Something to Neigh About!
We have MANY signed Breyer & Peter Stone horses being listed in separate auctions. Be sure to find them all.
In this auction we have a signed Peter Stone horse. If you are familiar with Peter Stone, this is the typical hard plastic molded horse. It is stamped “STONE CO . 02 CMW LIC.” on it’s hind leg. It is in good used condition with a few marks. This Stone figure measures approximately 7″ x 6 1/4″ x 2″. These horses are highly sought after. Good luck.
Model Horses from wiki:
Model horses are scale replicas of real horses and are highly collectible. The hobby originated more or less simultaneously—but independently—in the USA, Canada, and the UK, followed later by Sweden (UK-influenced), Germany (US-influenced), Australia. The hobby encompasses a wide variety of activities, from those who simply like to collect to those who enthusiastically show their models at model horse shows. Unlike model cars or trains, model horse collectibles do not need to be assembled from kits, although they can be altered to the collector’s liking.
The first mass-produced model horses in the UK were created by Britains Ltd in the 1920s, with Julip Horses Ltd coming on the scene in 1947. Originally, Julips were stuffed soft toys in the tradition of companies such as Edith Reynolds, but later switched to hand-casting in latex (Julip Originals). In the late 1980s, Julip introduced a mass-produced range of vinyl horses – Horse of the Year range – which are made in China. Other significant early British companies were Isis, Pegasus and Otway, all of whom cast models in latex composition (the forerunner of resin). Roy Selwyn-Smith created some very detailed 54 mm (‘mini’) horses for Britains, but the real quantum leap in quality for British models came with Pamela du Boulay’s Rydal models in 1969 – highly accurate, airbrushed sculptures, each an artist original. Beswick also produced a line of horses, but due to their fragility and price few were owned by collectors in the early days.

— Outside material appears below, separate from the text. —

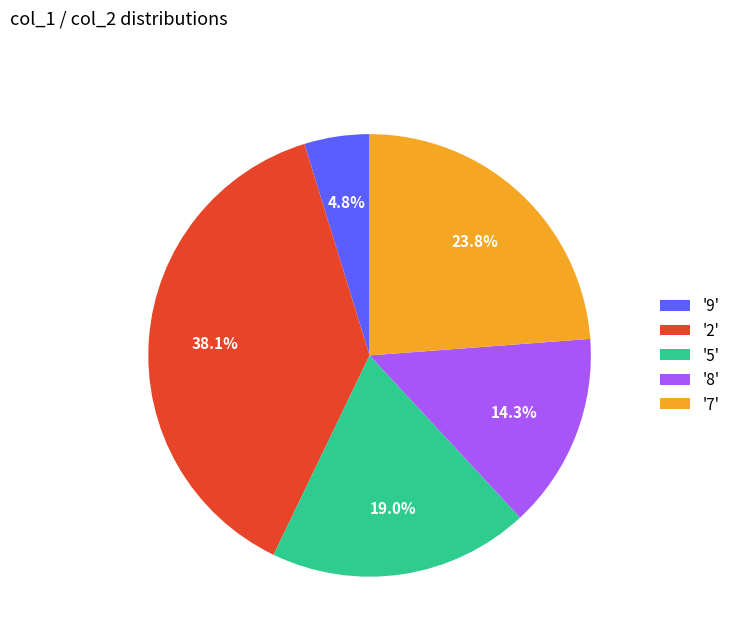

Is there any slice that represents more than half of the pie?

No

In the late ’40s to early ’50s in the US, Hartland Collectibles and Breyer Animal Creations (now a division of Reeves International) began producing highly realistic plastic model horses. Both companies’ first models were standing western horses next to or over a clock. Most of Breyer’s original horses, dogs and cattle were sculpted by Chris Hess and made of durable plastic. The line expanded through the 1960s, and by the 1970s, Breyer and Hartland were the main model lines, although Hagen-Renaker china horses (also produced from the ’50s) sculpted by Maureen Love and others, were also popular.
In the mid-90s, Peter Stone, son of Sam Stone who originally helped create Breyer Animal Creations, worked for Breyer most of his life but parted ways with Breyer and started his own company. Stone Horses are known for the wide range of special, limited edition runs and collectible decorator colors, as well as turning a popular Quarter Horse resin by Carol Williams into plastic. Today Breyers and Stone Horses are the top two popular plastic model horse brands.
Limited edition artist resins (usually original sculptures rather than customs), first began to appear in the 1980s. The very first were castings taken from customized Breyers, issued by Black Horse Ranch owned by the late Karen Grimm. Carol William’s famous “Quarter Horse 1″ or “RRQH1″ (“RR” for “Rio Rondo”, the name of Williams’ modeling enterprise) was one of the first to be cast from an original sculpture. Resin models – high-quality castings of an original artist’s sculpture – are typically sold unpainted, ready to finish by the customer or a favorite artist. They took the hobby by storm in the 1990s, and are very popular and much-sought after today. A resin can be an affordable way to own a favorite artist’s work, although depending on the rarity of the piece, they can become quite expensive. For example, some resins are released in highly-limited editions of 50 pieces or less. Such models typically sell out rapidly, and command high secondary-market prices.